ICCVAM concluded in its report of 2011 (NIH Publication No. 10-7512

http://iccvam.niehs.nih.gov/methods/immunotox/LLNA-app/TMER.htm) that the>>LLNA cannot be considered a stand-alone assay to determine skin sensitization potency categories. … Among the 21 substances that produced a LLNA EC3 ≤ 2 %, 67 % (14/21) were correctly identified as strong sensitizers, but 33 % (7/21) were incorrectly overclassified as strong skin sensitizers based on available human test data.<<

The results of GPMT and BT are contradictory. Both assays have not been developed for potency determination. Therefore, among the animal data available for IPDI the LLNA is the one which should be considered for sub-categorisation here. This would be then sub-category 1A.
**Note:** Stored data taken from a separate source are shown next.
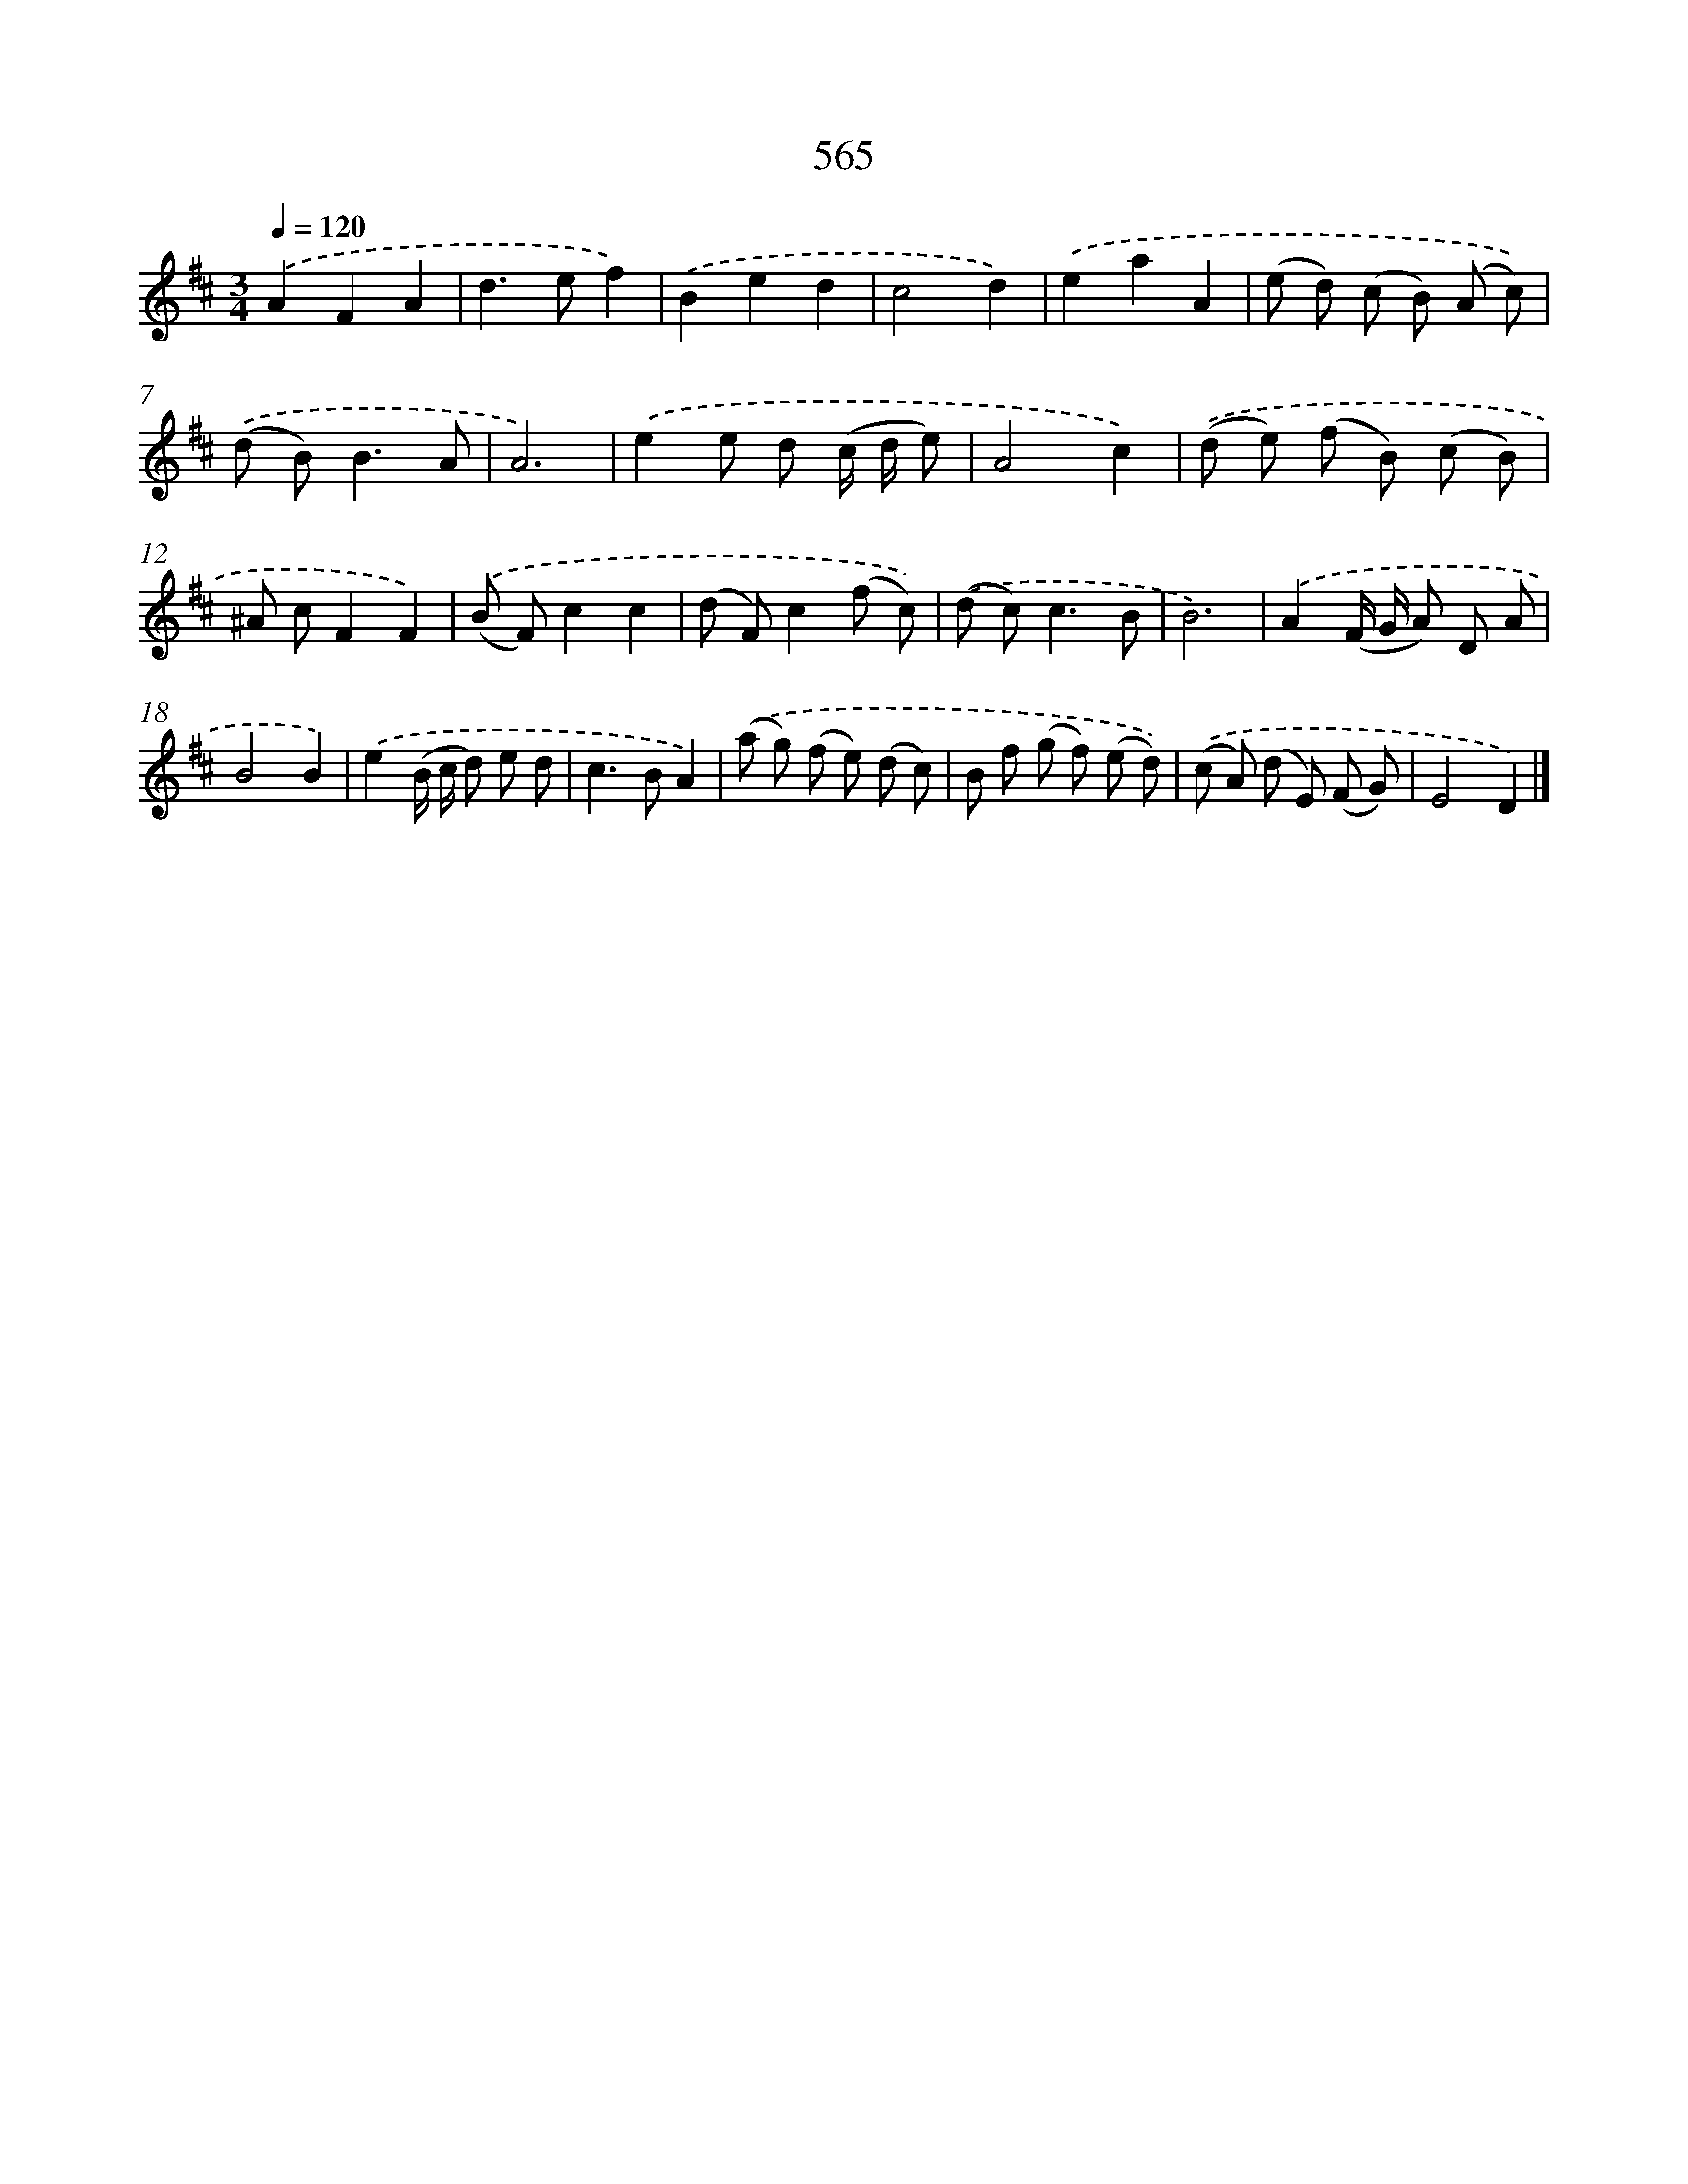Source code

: X: 8321
T: 565
%%abc-version 2.0
%%abcx-abcm2ps-target-version 5.9.1 (29 Sep 2008)
%%abc-creator hum2abc beta
%%abcx-conversion-date 2018/11/01 14:36:45
%%humdrum-veritas 2792564658
%%humdrum-veritas-data 3560011536
%%continueall 1
%%barnumbers 0
L: 1/8
M: 3/4
Q: 1/4=120
K: D clef=treble
.('A2F2A2 |
d2>e2f2) |
.('B2e2d2 |
c4d2) |
.('e2a2A2 |
(e d) (c B) (A c)) |
.('(d B2<)B2A |
A6) |
.('e2e d (c/ d/ e) |
A4c2) |
.('(d e) (f B) (c B) |
^A cF2F2) |
.('(B F)c2c2 |
(d F)c2(f c)) |
.('(d c2<)c2B |
B6) |
.('A2(F/ G/ A) D A |
B4B2) |
.('e2(B/ c/ d) e d |
c2>B2A2) |
.('(a g) (f e) (d c) |
B f (g f) (e d)) |
.('(c A) (d E) (F G) |
E4D2) |]
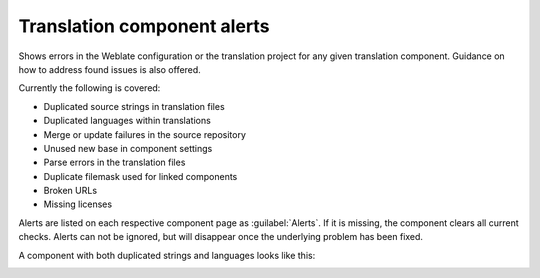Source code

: .. _alerts:

Translation component alerts
============================

Shows errors in the Weblate configuration or the translation project for any given translation component.
Guidance on how to address found issues is also offered.

Currently the following is covered:

* Duplicated source strings in translation files
* Duplicated languages within translations
* Merge or update failures in the source repository
* Unused new base in component settings
* Parse errors in the translation files
* Duplicate filemask used for linked components
* Broken URLs
* Missing licenses

Alerts are listed on each respective component page as :guilabel:`Alerts`.
If it is missing, the component clears all current checks. Alerts can not be ignored,
but will disappear once the underlying problem has been fixed.

A component with both duplicated strings and languages looks like this:

.. image:: /images/alerts.png

.. seealso::

   :ref:`production-certs`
Schlede et al. (2003) evaluated IPDI mainly based on the available human data to be a proven human sensitizer not with high but moderate frequency in humans. This would correlate to sub-category 1B.

Conclusion:

Sub-categorisation for IPDI leads to 1A based only on LLNA and to 1B based only on human data.

Based on the current data it cannot be decided on a scientifically valid basis to which sub-category IPDI has to be allocated.

According to the 2ndATP of CLP regulation paragraph 3.4.2.2.1.1>> skin sensitisers shall be classified in Category 1 where data are not sufficient for sub-categorisation.<<.

Therefore, a classification of IPDI in Category 1 of hazard class “skin sensitization” is appropriate here.